Droit criminel – Parjure – Verdict déraisonnable – Préclusion découlant d’une question déjà tranchée – Abus de procédure – La déclaration de culpabilité du demandeur était-elle imprudente parce que non fondée sur des éléments de preuve ou autrement déraisonnable? – Les conclusions de fait et inférences tirées par le juge de première instance lors du premier d’une série de procès visant des inculpés accusés de la même infraction et comportant les mêmes questions devraient-elles être prises en compte par les juges de première instance subséquents dans la même série de procès?

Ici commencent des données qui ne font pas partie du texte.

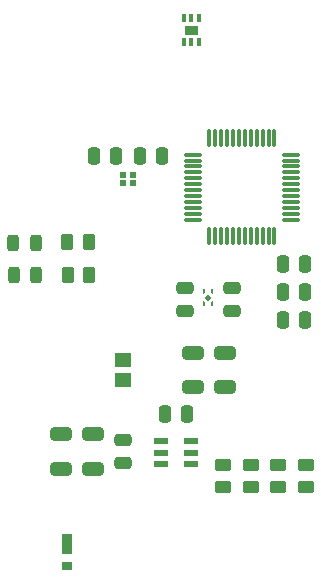
<source format=gtp>
%TF.GenerationSoftware,KiCad,Pcbnew,9.0.4*%
%TF.CreationDate,2025-12-21T19:05:22-05:00*%
%TF.ProjectId,esc,6573632e-6b69-4636-9164-5f7063625858,rev?*%
%TF.SameCoordinates,Original*%
%TF.FileFunction,Paste,Top*%
%TF.FilePolarity,Positive*%
%FSLAX46Y46*%
G04 Gerber Fmt 4.6, Leading zero omitted, Abs format (unit mm)*
G04 Created by KiCad (PCBNEW 9.0.4) date 2025-12-21 19:05:22*
%MOMM*%
%LPD*%
G01*
G04 APERTURE LIST*
G04 Aperture macros list*
%AMRoundRect*
0 Rectangle with rounded corners*
0 $1 Rounding radius*
0 $2 $3 $4 $5 $6 $7 $8 $9 X,Y pos of 4 corners*
0 Add a 4 corners polygon primitive as box body*
4,1,4,$2,$3,$4,$5,$6,$7,$8,$9,$2,$3,0*
0 Add four circle primitives for the rounded corners*
1,1,$1+$1,$2,$3*
1,1,$1+$1,$4,$5*
1,1,$1+$1,$6,$7*
1,1,$1+$1,$8,$9*
0 Add four rect primitives between the rounded corners*
20,1,$1+$1,$2,$3,$4,$5,0*
20,1,$1+$1,$4,$5,$6,$7,0*
20,1,$1+$1,$6,$7,$8,$9,0*
20,1,$1+$1,$8,$9,$2,$3,0*%
%AMFreePoly0*
4,1,6,0.180000,0.075000,0.000000,-0.105000,-0.220000,-0.105000,-0.220000,0.105000,0.180000,0.105000,0.180000,0.075000,0.180000,0.075000,$1*%
%AMFreePoly1*
4,1,6,0.180000,-0.075000,0.180000,-0.105000,-0.220000,-0.105000,-0.220000,0.105000,0.000000,0.105000,0.180000,-0.075000,0.180000,-0.075000,$1*%
%AMFreePoly2*
4,1,6,0.220000,-0.105000,0.000000,-0.105000,-0.180000,0.075000,-0.180000,0.105000,0.220000,0.105000,0.220000,-0.105000,0.220000,-0.105000,$1*%
%AMFreePoly3*
4,1,6,0.220000,-0.105000,-0.180000,-0.105000,-0.180000,-0.075000,0.000000,0.105000,0.220000,0.105000,0.220000,-0.105000,0.220000,-0.105000,$1*%
G04 Aperture macros list end*
%ADD10C,0.010000*%
%ADD11R,0.520000X0.470000*%
%ADD12FreePoly0,270.000000*%
%ADD13FreePoly1,270.000000*%
%ADD14FreePoly2,270.000000*%
%ADD15FreePoly3,270.000000*%
%ADD16RoundRect,0.112500X-0.159099X0.000000X0.000000X-0.159099X0.159099X0.000000X0.000000X0.159099X0*%
%ADD17RoundRect,0.250000X0.262500X0.450000X-0.262500X0.450000X-0.262500X-0.450000X0.262500X-0.450000X0*%
%ADD18RoundRect,0.243750X-0.243750X-0.456250X0.243750X-0.456250X0.243750X0.456250X-0.243750X0.456250X0*%
%ADD19RoundRect,0.073750X-0.551250X-0.221250X0.551250X-0.221250X0.551250X0.221250X-0.551250X0.221250X0*%
%ADD20RoundRect,0.250000X-0.250000X-0.475000X0.250000X-0.475000X0.250000X0.475000X-0.250000X0.475000X0*%
%ADD21RoundRect,0.250000X0.650000X-0.325000X0.650000X0.325000X-0.650000X0.325000X-0.650000X-0.325000X0*%
%ADD22RoundRect,0.250000X0.475000X-0.250000X0.475000X0.250000X-0.475000X0.250000X-0.475000X-0.250000X0*%
%ADD23RoundRect,0.250000X-0.450000X0.262500X-0.450000X-0.262500X0.450000X-0.262500X0.450000X0.262500X0*%
%ADD24R,1.470000X1.200000*%
%ADD25R,0.838200X1.803400*%
%ADD26R,0.838200X0.711200*%
%ADD27R,0.320000X0.660000*%
%ADD28RoundRect,0.250000X0.250000X0.475000X-0.250000X0.475000X-0.250000X-0.475000X0.250000X-0.475000X0*%
%ADD29RoundRect,0.250000X0.450000X-0.262500X0.450000X0.262500X-0.450000X0.262500X-0.450000X-0.262500X0*%
%ADD30RoundRect,0.250000X-0.650000X0.325000X-0.650000X-0.325000X0.650000X-0.325000X0.650000X0.325000X0*%
%ADD31RoundRect,0.075000X-0.662500X-0.075000X0.662500X-0.075000X0.662500X0.075000X-0.662500X0.075000X0*%
%ADD32RoundRect,0.075000X-0.075000X-0.662500X0.075000X-0.662500X0.075000X0.662500X-0.075000X0.662500X0*%
%ADD33RoundRect,0.250000X-0.475000X0.250000X-0.475000X-0.250000X0.475000X-0.250000X0.475000X0.250000X0*%
G04 APERTURE END LIST*
D10*
%TO.C,U4*%
X133056000Y-76291000D02*
X132044000Y-76291000D01*
X132044000Y-75659000D01*
X133056000Y-75659000D01*
X133056000Y-76291000D01*
G36*
X133056000Y-76291000D02*
G01*
X132044000Y-76291000D01*
X132044000Y-75659000D01*
X133056000Y-75659000D01*
X133056000Y-76291000D01*
G37*
%TD*%
D11*
%TO.C,Y1*%
X127612500Y-88925000D03*
X126792500Y-88925000D03*
X126792500Y-88255000D03*
X127612500Y-88255000D03*
%TD*%
D12*
%TO.C,U1*%
X134325000Y-98190000D03*
D13*
X133675000Y-98190000D03*
D14*
X134325000Y-99050000D03*
D15*
X133675000Y-99050000D03*
D16*
X134000000Y-98620000D03*
%TD*%
D17*
%TO.C,R19*%
X122087500Y-96750000D03*
X123912500Y-96750000D03*
%TD*%
%TO.C,R20*%
X122037500Y-93950000D03*
X123862500Y-93950000D03*
%TD*%
D18*
%TO.C,D6*%
X117500000Y-94000000D03*
X119375000Y-94000000D03*
%TD*%
%TO.C,D5*%
X117562500Y-96750000D03*
X119437500Y-96750000D03*
%TD*%
D19*
%TO.C,U3*%
X129995000Y-110800000D03*
X129995000Y-111750000D03*
X129995000Y-112700000D03*
X132505000Y-112700000D03*
X132505000Y-111750000D03*
X132505000Y-110800000D03*
%TD*%
D20*
%TO.C,C3*%
X140300000Y-98125000D03*
X142200000Y-98125000D03*
%TD*%
%TO.C,C14*%
X128212500Y-86675000D03*
X130112500Y-86675000D03*
%TD*%
D21*
%TO.C,C8*%
X124250000Y-113150000D03*
X124250000Y-110200000D03*
%TD*%
D22*
%TO.C,C4*%
X132000000Y-99750000D03*
X132000000Y-97850000D03*
%TD*%
D23*
%TO.C,R4*%
X142250000Y-114662500D03*
X142250000Y-112837500D03*
%TD*%
D24*
%TO.C,L1*%
X126750000Y-105610000D03*
X126750000Y-103890000D03*
%TD*%
D25*
%TO.C,D1*%
X122000000Y-119500000D03*
D26*
X122000000Y-121341500D03*
%TD*%
D27*
%TO.C,U4*%
X131900000Y-77000000D03*
X132550000Y-77000000D03*
X133200000Y-77000000D03*
X133200000Y-74950000D03*
X132550000Y-74950000D03*
X131900000Y-74950000D03*
%TD*%
D20*
%TO.C,C15*%
X124312500Y-86675000D03*
X126212500Y-86675000D03*
%TD*%
%TO.C,C1*%
X142200000Y-100500000D03*
X140300000Y-100500000D03*
%TD*%
D22*
%TO.C,C10*%
X126750000Y-110725000D03*
X126750000Y-112625000D03*
%TD*%
D21*
%TO.C,C7*%
X121500000Y-113150000D03*
X121500000Y-110200000D03*
%TD*%
D28*
%TO.C,C11*%
X132200000Y-108500000D03*
X130300000Y-108500000D03*
%TD*%
D29*
%TO.C,R6*%
X135250000Y-112837500D03*
X135250000Y-114662500D03*
%TD*%
D20*
%TO.C,C5*%
X142200000Y-95750000D03*
X140300000Y-95750000D03*
%TD*%
D30*
%TO.C,C12*%
X132691500Y-106225000D03*
X132691500Y-103275000D03*
%TD*%
D31*
%TO.C,U2*%
X132687500Y-86525000D03*
X132687500Y-87025000D03*
X132687500Y-87525000D03*
X132687500Y-88025000D03*
X132687500Y-88525000D03*
X132687500Y-89025000D03*
X132687500Y-89525000D03*
X132687500Y-90025000D03*
X132687500Y-90525000D03*
X132687500Y-91025000D03*
X132687500Y-91525000D03*
X132687500Y-92025000D03*
D32*
X134100000Y-93437500D03*
X134600000Y-93437500D03*
X135100000Y-93437500D03*
X135600000Y-93437500D03*
X136100000Y-93437500D03*
X136600000Y-93437500D03*
X137100000Y-93437500D03*
X137600000Y-93437500D03*
X138100000Y-93437500D03*
X138600000Y-93437500D03*
X139100000Y-93437500D03*
X139600000Y-93437500D03*
D31*
X141012500Y-92025000D03*
X141012500Y-91525000D03*
X141012500Y-91025000D03*
X141012500Y-90525000D03*
X141012500Y-90025000D03*
X141012500Y-89525000D03*
X141012500Y-89025000D03*
X141012500Y-88525000D03*
X141012500Y-88025000D03*
X141012500Y-87525000D03*
X141012500Y-87025000D03*
X141012500Y-86525000D03*
D32*
X139600000Y-85112500D03*
X139100000Y-85112500D03*
X138600000Y-85112500D03*
X138100000Y-85112500D03*
X137600000Y-85112500D03*
X137100000Y-85112500D03*
X136600000Y-85112500D03*
X136100000Y-85112500D03*
X135600000Y-85112500D03*
X135100000Y-85112500D03*
X134600000Y-85112500D03*
X134100000Y-85112500D03*
%TD*%
D30*
%TO.C,C13*%
X135400000Y-103275000D03*
X135400000Y-106225000D03*
%TD*%
D29*
%TO.C,R5*%
X137583333Y-114662500D03*
X137583333Y-112837500D03*
%TD*%
D23*
%TO.C,R3*%
X139916667Y-112837500D03*
X139916667Y-114662500D03*
%TD*%
D33*
%TO.C,C9*%
X136000000Y-97850000D03*
X136000000Y-99750000D03*
%TD*%
M02*

</source>
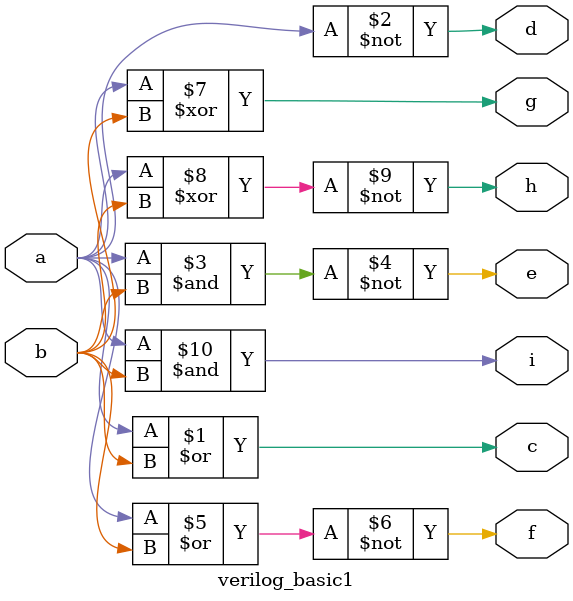
<source format=v>

module verilog_basic1(
input wire a,
input wire b,
output wire c,
output wire d,
output wire e,
output wire f,
output wire g,
output wire h,
output wire i
);
assign c = a|b;
assign d = ~a;
assign e = ~(a&b);
assign f = ~(a|b);
assign g = a^b;
assign h =~(a^b);
assign i =a&b;
endmodule


</source>
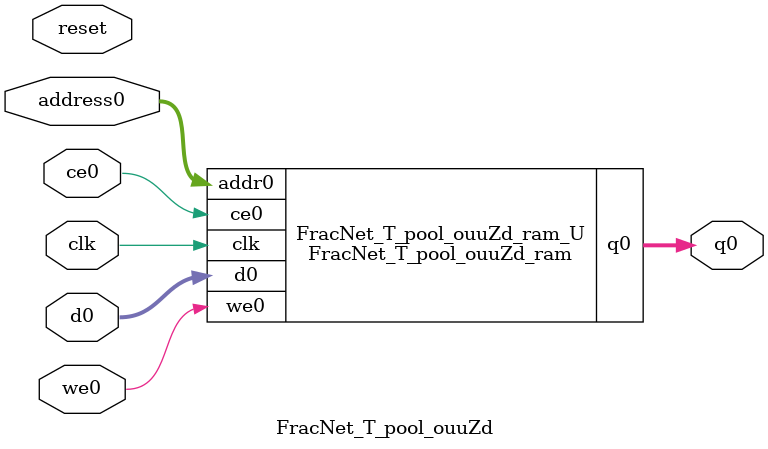
<source format=v>
`timescale 1 ns / 1 ps
module FracNet_T_pool_ouuZd_ram (addr0, ce0, d0, we0, q0,  clk);

parameter DWIDTH = 24;
parameter AWIDTH = 6;
parameter MEM_SIZE = 64;

input[AWIDTH-1:0] addr0;
input ce0;
input[DWIDTH-1:0] d0;
input we0;
output reg[DWIDTH-1:0] q0;
input clk;

(* ram_style = "block" *)reg [DWIDTH-1:0] ram[0:MEM_SIZE-1];




always @(posedge clk)  
begin 
    if (ce0) begin
        if (we0) 
            ram[addr0] <= d0; 
        q0 <= ram[addr0];
    end
end


endmodule

`timescale 1 ns / 1 ps
module FracNet_T_pool_ouuZd(
    reset,
    clk,
    address0,
    ce0,
    we0,
    d0,
    q0);

parameter DataWidth = 32'd24;
parameter AddressRange = 32'd64;
parameter AddressWidth = 32'd6;
input reset;
input clk;
input[AddressWidth - 1:0] address0;
input ce0;
input we0;
input[DataWidth - 1:0] d0;
output[DataWidth - 1:0] q0;



FracNet_T_pool_ouuZd_ram FracNet_T_pool_ouuZd_ram_U(
    .clk( clk ),
    .addr0( address0 ),
    .ce0( ce0 ),
    .we0( we0 ),
    .d0( d0 ),
    .q0( q0 ));

endmodule


</source>
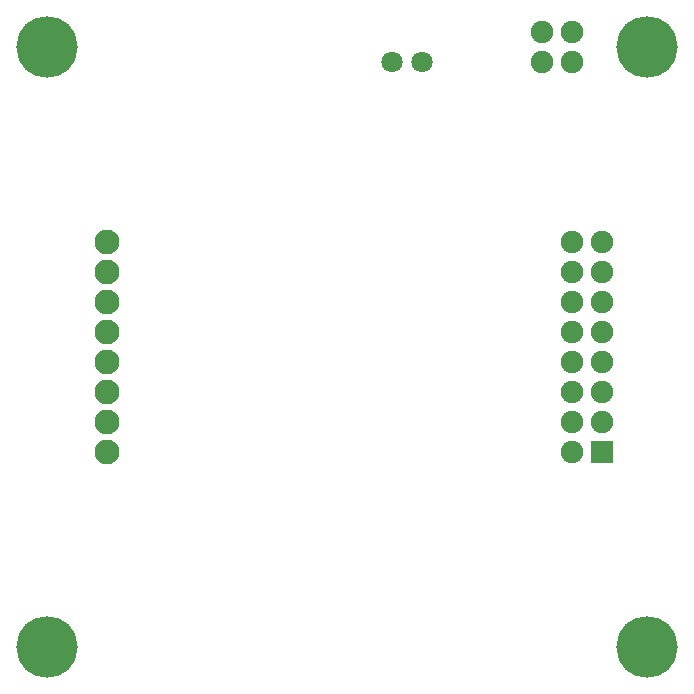
<source format=gbs>
G04 Layer: BottomSolderMaskLayer*
G04 EasyEDA v6.5.32, 2023-07-25 14:04:49*
G04 e29bc2ffff424919aeca0c2d5bcb6023,5a6b42c53f6a479593ecc07194224c93,10*
G04 Gerber Generator version 0.2*
G04 Scale: 100 percent, Rotated: No, Reflected: No *
G04 Dimensions in millimeters *
G04 leading zeros omitted , absolute positions ,4 integer and 5 decimal *
%FSLAX45Y45*%
%MOMM*%

%AMMACRO1*1,1,$1,$2,$3*1,1,$1,$4,$5*1,1,$1,0-$2,0-$3*1,1,$1,0-$4,0-$5*20,1,$1,$2,$3,$4,$5,0*20,1,$1,$4,$5,0-$2,0-$3,0*20,1,$1,0-$2,0-$3,0-$4,0-$5,0*20,1,$1,0-$4,0-$5,$2,$3,0*4,1,4,$2,$3,$4,$5,0-$2,0-$3,0-$4,0-$5,$2,$3,0*%
%ADD10MACRO1,0.1016X-0.9X-0.9X-0.9X0.9*%
%ADD11C,1.9016*%
%ADD12C,5.2032*%
%ADD13C,2.1016*%
%ADD14C,1.8016*%

%LPD*%
D10*
G01*
X5079989Y2031994D03*
D11*
G01*
X4826000Y2032000D03*
G01*
X5080000Y2286000D03*
G01*
X4826000Y2286000D03*
G01*
X5080000Y2540000D03*
G01*
X4826000Y2540000D03*
G01*
X5080000Y2794000D03*
G01*
X4826000Y2794000D03*
G01*
X5080000Y3048000D03*
G01*
X4826000Y3048000D03*
G01*
X5080000Y3302000D03*
G01*
X4826000Y3302000D03*
G01*
X5080000Y3556000D03*
G01*
X4826000Y3556000D03*
G01*
X5080000Y3810000D03*
G01*
X4826000Y3810000D03*
D12*
G01*
X381000Y5461000D03*
G01*
X5461000Y5461000D03*
G01*
X5461000Y381000D03*
G01*
X381000Y381000D03*
D13*
G01*
X885418Y3805097D03*
G01*
X885418Y3551097D03*
G01*
X885418Y3297097D03*
G01*
X885418Y3043097D03*
G01*
X885418Y2789097D03*
G01*
X885418Y2535097D03*
G01*
X885418Y2281097D03*
G01*
X885418Y2027097D03*
D14*
G01*
X3556000Y5334000D03*
G01*
X3302000Y5334000D03*
D11*
G01*
X4826000Y5588000D03*
G01*
X4826000Y5334000D03*
G01*
X4572000Y5334000D03*
G01*
X4572000Y5588000D03*
M02*

</source>
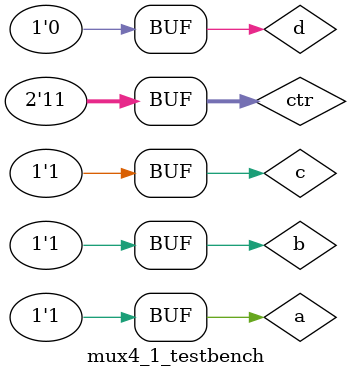
<source format=v>
`define DELAY 20
module mux4_1_testbench();

reg a, b, c, d;
reg [1:0] ctr;
wire res;

mux4_1 mux(res,ctr,a,b,c,d);

initial begin
a = 1'b0; b = 1'b1; c = 1'b1; d = 1'b1; ctr = 2'b00;
#`DELAY;
a = 1'b1; b = 1'b0; c = 1'b1; d = 1'b1; ctr = 2'b01;
#`DELAY;
a = 1'b1; b = 1'b1; c = 1'b0; d = 1'b1; ctr = 2'b10;
#`DELAY;
a = 1'b1; b = 1'b1; c = 1'b1; d = 1'b0; ctr = 2'b11;
end

initial begin
$monitor("time=%2d, a= %1b, b= %1b, c= %1b, d= %1b, ctr= %2b, res= %1b", $time, a, b, c, d, ctr, res);
end

endmodule
</source>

À la suite d’une enquête publique sur le décès de M. Robert Dziekanski, un visiteur polonais à qui des agents de la GRC ont infligé une décharge électrique au moyen d’un pistolet Taser à l’aéroport international de Vancouver et dont le décès a été constaté peu de temps après, le demandeur, ainsi que trois autres agents de la GRC impliqués dans l’incident, ont été accusés de parjure et ont subi leur procès devant la Cour suprême de la Colombie-Britannique. Le demandeur et un autre agent ont été déclarés coupables. Les deux autres agents ont été acquittés. L’accusation de parjure contre le demandeur était liée au témoignage qu’il a rendu lors de l’enquête. Le juge de première instance a conclu que celui-ci avait menti lors de l’enquête au sujet de ce qu’il avait perçu lors de l’incident et lorsqu’il a affirmé ne pas avoir discuté des détails de l’incident avec les autres agents avant de faire sa déclaration aux enquêteurs. Le juge du procès a également conclu que le compte-rendu de l’incident par le demandeur était incontestablement inexact à certains égards importants, en comparaison à l’incident filmé par un passant. La Cour d’appel a rejeté l’appel du demandeur à l’unanimité.